[Data excerpts]
'''
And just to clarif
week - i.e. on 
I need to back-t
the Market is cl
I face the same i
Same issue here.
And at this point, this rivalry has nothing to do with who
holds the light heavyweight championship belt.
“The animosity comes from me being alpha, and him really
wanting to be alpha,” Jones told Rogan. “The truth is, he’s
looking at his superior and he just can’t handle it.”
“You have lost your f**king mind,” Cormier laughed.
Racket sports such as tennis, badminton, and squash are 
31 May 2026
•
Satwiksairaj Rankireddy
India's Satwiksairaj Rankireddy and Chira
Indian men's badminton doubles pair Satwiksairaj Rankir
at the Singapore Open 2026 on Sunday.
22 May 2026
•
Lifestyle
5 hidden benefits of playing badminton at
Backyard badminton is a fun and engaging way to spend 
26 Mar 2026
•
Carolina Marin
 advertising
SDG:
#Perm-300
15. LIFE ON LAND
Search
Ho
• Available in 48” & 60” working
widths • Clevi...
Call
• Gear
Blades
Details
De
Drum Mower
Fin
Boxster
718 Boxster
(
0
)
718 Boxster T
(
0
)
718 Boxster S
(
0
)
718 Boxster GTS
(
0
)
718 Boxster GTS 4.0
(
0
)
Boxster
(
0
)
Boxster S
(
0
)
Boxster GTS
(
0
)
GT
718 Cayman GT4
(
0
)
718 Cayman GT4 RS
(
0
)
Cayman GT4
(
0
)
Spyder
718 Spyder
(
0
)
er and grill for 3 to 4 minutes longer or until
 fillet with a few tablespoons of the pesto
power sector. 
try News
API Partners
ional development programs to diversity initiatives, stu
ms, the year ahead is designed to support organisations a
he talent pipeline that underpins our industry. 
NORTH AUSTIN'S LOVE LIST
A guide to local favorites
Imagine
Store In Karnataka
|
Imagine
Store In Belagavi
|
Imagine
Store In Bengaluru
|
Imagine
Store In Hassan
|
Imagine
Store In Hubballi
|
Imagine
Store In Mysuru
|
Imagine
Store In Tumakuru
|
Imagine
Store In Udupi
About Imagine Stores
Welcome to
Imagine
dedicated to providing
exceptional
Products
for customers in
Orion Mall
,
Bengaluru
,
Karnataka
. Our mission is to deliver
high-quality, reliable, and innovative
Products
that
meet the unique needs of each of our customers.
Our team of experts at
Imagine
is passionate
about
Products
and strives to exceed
'''
'''
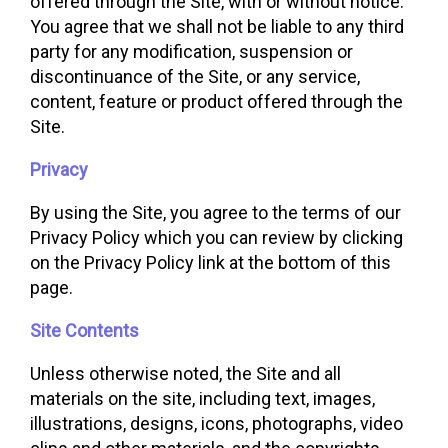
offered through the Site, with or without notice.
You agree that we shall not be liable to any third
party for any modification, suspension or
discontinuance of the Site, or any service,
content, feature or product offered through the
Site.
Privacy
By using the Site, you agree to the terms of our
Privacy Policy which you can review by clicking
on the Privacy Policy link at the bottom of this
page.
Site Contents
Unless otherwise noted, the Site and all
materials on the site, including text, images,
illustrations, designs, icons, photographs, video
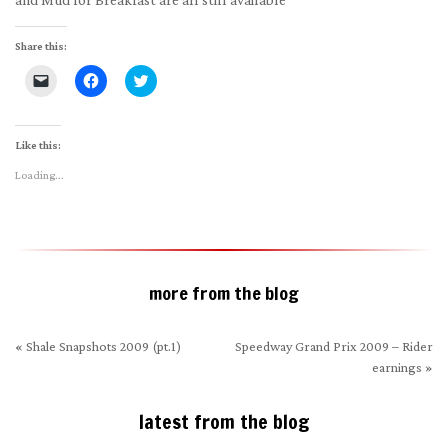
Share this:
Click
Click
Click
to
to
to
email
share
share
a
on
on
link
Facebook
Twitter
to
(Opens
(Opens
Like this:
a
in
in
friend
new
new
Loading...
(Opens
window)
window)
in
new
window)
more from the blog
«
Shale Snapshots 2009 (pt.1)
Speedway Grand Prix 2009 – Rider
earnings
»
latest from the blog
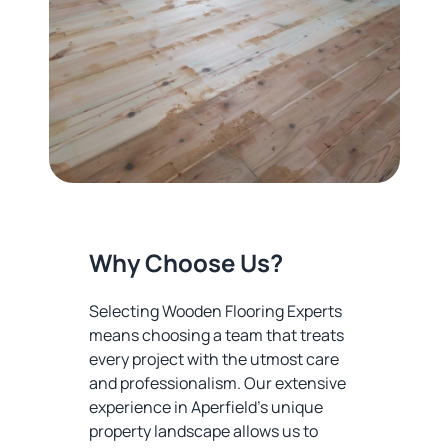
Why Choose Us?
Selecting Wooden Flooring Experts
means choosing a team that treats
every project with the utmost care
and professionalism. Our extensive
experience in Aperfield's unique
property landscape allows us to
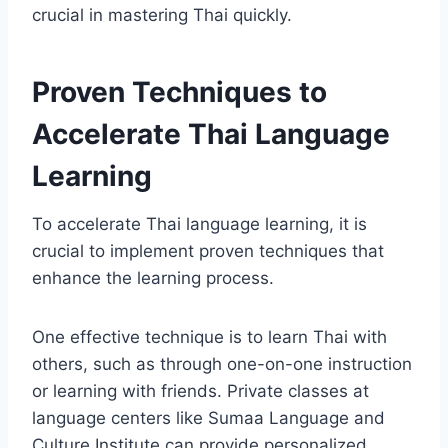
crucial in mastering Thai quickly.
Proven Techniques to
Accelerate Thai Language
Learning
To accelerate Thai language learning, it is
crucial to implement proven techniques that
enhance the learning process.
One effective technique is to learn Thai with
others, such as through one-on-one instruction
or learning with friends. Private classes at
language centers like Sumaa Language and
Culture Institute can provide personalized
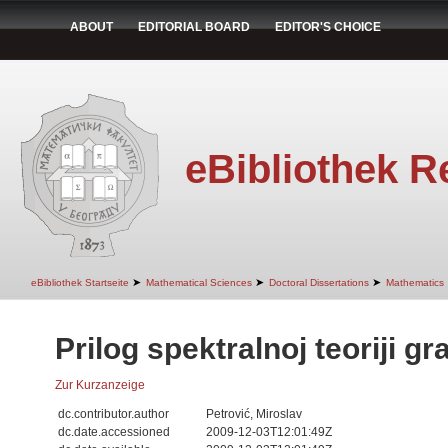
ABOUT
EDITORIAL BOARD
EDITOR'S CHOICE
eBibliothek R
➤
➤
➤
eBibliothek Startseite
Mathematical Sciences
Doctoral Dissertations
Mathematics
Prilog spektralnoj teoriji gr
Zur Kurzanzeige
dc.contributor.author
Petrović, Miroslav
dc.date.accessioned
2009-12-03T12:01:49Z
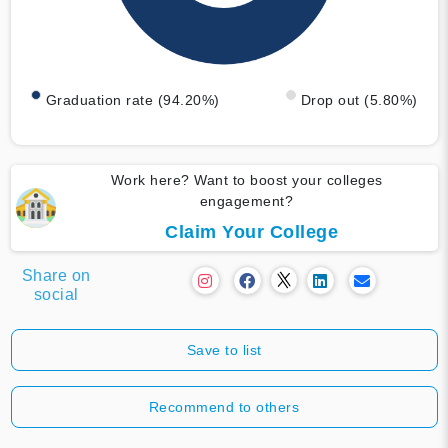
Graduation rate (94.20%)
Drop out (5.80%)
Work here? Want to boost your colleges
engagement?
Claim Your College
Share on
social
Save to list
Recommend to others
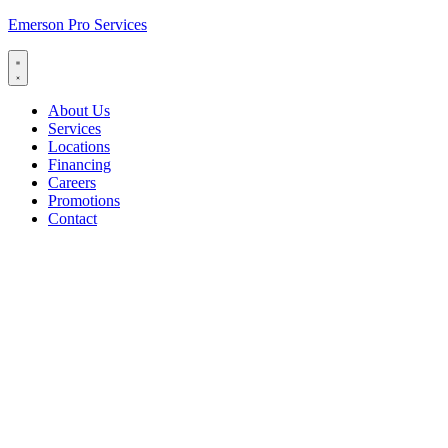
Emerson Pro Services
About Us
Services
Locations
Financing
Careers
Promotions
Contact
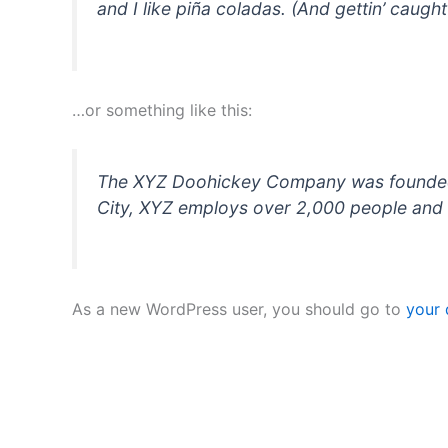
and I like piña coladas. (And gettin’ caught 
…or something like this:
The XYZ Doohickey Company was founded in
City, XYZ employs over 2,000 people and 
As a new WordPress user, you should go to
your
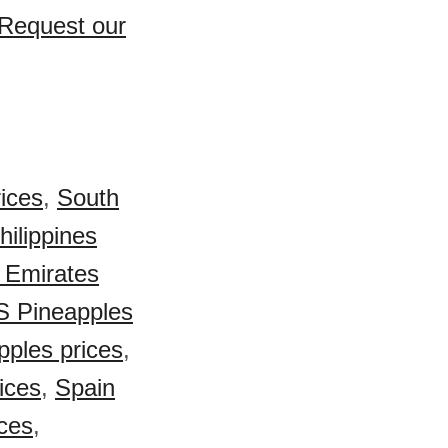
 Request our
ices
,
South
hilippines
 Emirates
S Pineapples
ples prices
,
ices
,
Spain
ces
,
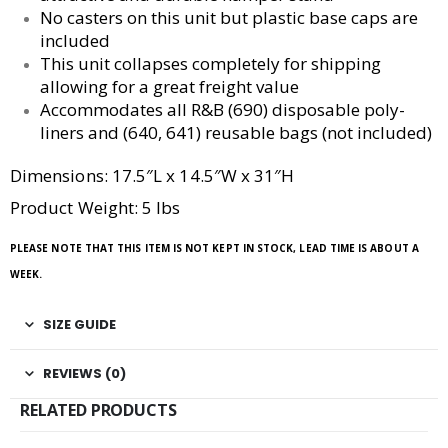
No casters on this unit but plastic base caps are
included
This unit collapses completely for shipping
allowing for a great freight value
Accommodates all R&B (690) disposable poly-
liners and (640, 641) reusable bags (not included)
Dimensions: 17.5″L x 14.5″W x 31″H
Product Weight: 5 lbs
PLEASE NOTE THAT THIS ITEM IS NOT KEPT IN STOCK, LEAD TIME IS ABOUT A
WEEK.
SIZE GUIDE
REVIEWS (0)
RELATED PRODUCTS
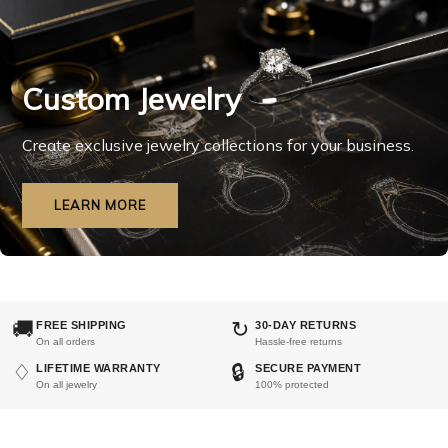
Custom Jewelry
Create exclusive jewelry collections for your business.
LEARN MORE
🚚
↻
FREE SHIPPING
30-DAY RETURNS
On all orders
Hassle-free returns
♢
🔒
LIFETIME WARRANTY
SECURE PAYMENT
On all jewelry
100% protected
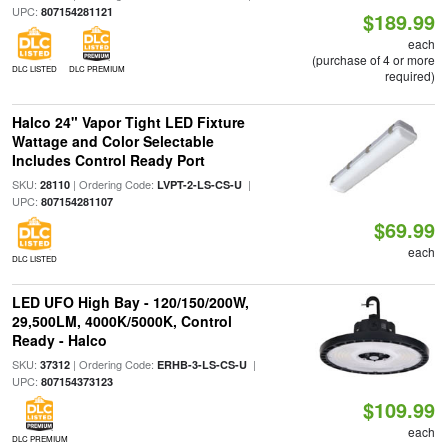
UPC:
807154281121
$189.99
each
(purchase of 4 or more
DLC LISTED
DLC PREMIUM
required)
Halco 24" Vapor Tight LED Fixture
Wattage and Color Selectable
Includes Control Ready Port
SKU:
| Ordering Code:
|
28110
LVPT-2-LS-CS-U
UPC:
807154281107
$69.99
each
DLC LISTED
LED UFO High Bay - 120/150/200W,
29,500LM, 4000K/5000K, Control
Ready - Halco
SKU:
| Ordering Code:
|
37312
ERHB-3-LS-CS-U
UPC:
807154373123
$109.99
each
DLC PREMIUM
'''
Goal of the exercise — Which lines in the records above contain the string "just"? Copy each one.

Response to this exercise —
And just to clarif
looking at his superior and he just can’t handle it.”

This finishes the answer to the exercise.